→ Extracto del documento
'''
La historia de Antonia


«Habremos de cambiar las leyes. Incluso puede que hayamos de cambiar los jueces»


Quizá no sea sólo la de Antonia; tal vez prolifere secretamente bajo el manto de tanto rostro callado y dolido. Tal vez no y quizá sólo sea la perla negra de todos los relatos cotidianos que nos asaltan cada día. Ignoro la frecuencia que pueda tener un caso así en nuestro entorno más inmediato. ¡Ignoro tantas cosas!

Antonia es madre de una joven que murió con apenas veintiséis años cumplidos. Su hija, madre a su vez, fue asesinada por su compañero sentimental hará unos ocho años de la forma más atroz que podamos imaginar. Una noche más de malos tratos, el asesino se acercó por la espalda cuando la joven estaba sentada en su sillón y la estranguló ayudándose de un cinturón. La niña de cuatro años estaba dormida en su cuarto, y afortunadamente, no se percató de que aquel animal estaba matando a su madre. Después de muerta, o tal vez moribunda, la violó repetidamente y llevó su cuerpo hasta la bañera donde le infirió cerca de veinte puñaladas. Asustado por la sangre quiso descuartizar lo que quedaba de ella y la sumergió en agua caliente. Ahí la dejo hasta que despertó la hija pequeña, de cuatro años, cuatro, en la hora habitual de ir al colegio. Ese hombre le dijo a la pequeña que su mamá se había ido a trabajar y la vistió y la lavó la cara en el mismo cuarto de baño en el que estaba su madre muerta oculta por la cortina de la bañera. Luego tomó todo lo que hubiera de valor y huyó.
'''
→ Conjunto de registros
'''
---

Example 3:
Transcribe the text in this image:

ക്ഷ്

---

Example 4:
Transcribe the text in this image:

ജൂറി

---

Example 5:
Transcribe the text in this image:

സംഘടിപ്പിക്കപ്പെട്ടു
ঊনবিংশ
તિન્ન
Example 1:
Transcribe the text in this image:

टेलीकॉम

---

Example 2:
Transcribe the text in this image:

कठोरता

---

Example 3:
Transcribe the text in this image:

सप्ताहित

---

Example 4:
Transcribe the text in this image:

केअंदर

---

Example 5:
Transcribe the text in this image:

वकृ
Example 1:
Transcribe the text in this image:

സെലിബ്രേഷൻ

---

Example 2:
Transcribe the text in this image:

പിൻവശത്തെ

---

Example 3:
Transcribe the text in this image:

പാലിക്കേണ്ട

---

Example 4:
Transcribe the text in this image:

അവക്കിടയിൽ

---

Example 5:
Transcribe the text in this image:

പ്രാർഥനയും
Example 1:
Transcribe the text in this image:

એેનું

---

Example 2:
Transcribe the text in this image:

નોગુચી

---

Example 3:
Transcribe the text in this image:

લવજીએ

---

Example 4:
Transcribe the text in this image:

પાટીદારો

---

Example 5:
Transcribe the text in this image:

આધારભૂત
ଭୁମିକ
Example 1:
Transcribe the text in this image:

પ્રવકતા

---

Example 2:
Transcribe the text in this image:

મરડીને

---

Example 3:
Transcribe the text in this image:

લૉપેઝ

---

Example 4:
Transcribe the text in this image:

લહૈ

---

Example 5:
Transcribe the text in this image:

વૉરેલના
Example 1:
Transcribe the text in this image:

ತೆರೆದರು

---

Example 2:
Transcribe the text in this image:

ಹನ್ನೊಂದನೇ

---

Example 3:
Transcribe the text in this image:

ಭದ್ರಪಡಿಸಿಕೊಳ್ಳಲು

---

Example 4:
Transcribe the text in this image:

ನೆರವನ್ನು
'''
→ Problemas
a. Traduce al inglés esta oración del texto sobre Antonia: «Antonia es madre de una joven que murió con apenas veintiséis años cumplidos.»
b. Por favor, prosigue el texto sobre Antonia a partir de su última oración.

→ Resultados por tarea
a. Antonia is the mother of a young woman who died having barely turned twenty-six.

b.
Ese hombre fue detenido y juzgado. Y condenado. No obstante, Antonia, sin recursos económicos, no pudo encargar una autopsia paralela para dictaminar si su hija había muerto en el momento en que aquel salvaje la violó y la apuñaló. No crean que ese es un asunto de menor importancia. De haberlo sabido certeramente, un buen abogado hubiera podido utilizar el argumento del «ensañamiento» ante el Tribunal y éste haber obrado con la contundencia con la que ustedes obrarían si, llevados del sentido común, hubieran de enjuiciar un acto así. El repugnante abogado defensor, sin ningún tipo de vergüenza, utilizó el argumento carroñero y miserable de que la víctima «posiblemente se dejó matar» ya que era, por lo visto, tan alta como el asesino. Hay abogados mercenarios capaces de obrar así, ¡vaya si los hay! Antonia soportó, con su relajado abogado de oficio, un juicio en el que el asesino de su hija mostró todo su cinismo y toda su maldad, y vio cómo era condenado a quince años de cárcel por homicidio, no por asesinato y, evidentemente, sin la agravante de «ensañamiento». Bien, pues ese animal llegó a estar tan sólo cuatro años en prisión, con vis–a–vis incluidos. Acabados esos cuatro años obtuvo permiso para pasar fuera de la cárcel todas las horas del días a excepción de la noche, en la que debía volver a la celda a dormir. Eso sólo duró un año más, pasado el cual obtuvo la libertad condicional y una paga de la Generalitat de Cataluña de sesenta mil pesetas para «rehacer» su vida. Aún hay más: Antonia tiene que soportar que ese individuo se haya instalado en un piso a escasos ochocientos metros del suyo, teniendo que cruzarse muchos días con él y debiendo soportar el terrible hedor moral de esta situación.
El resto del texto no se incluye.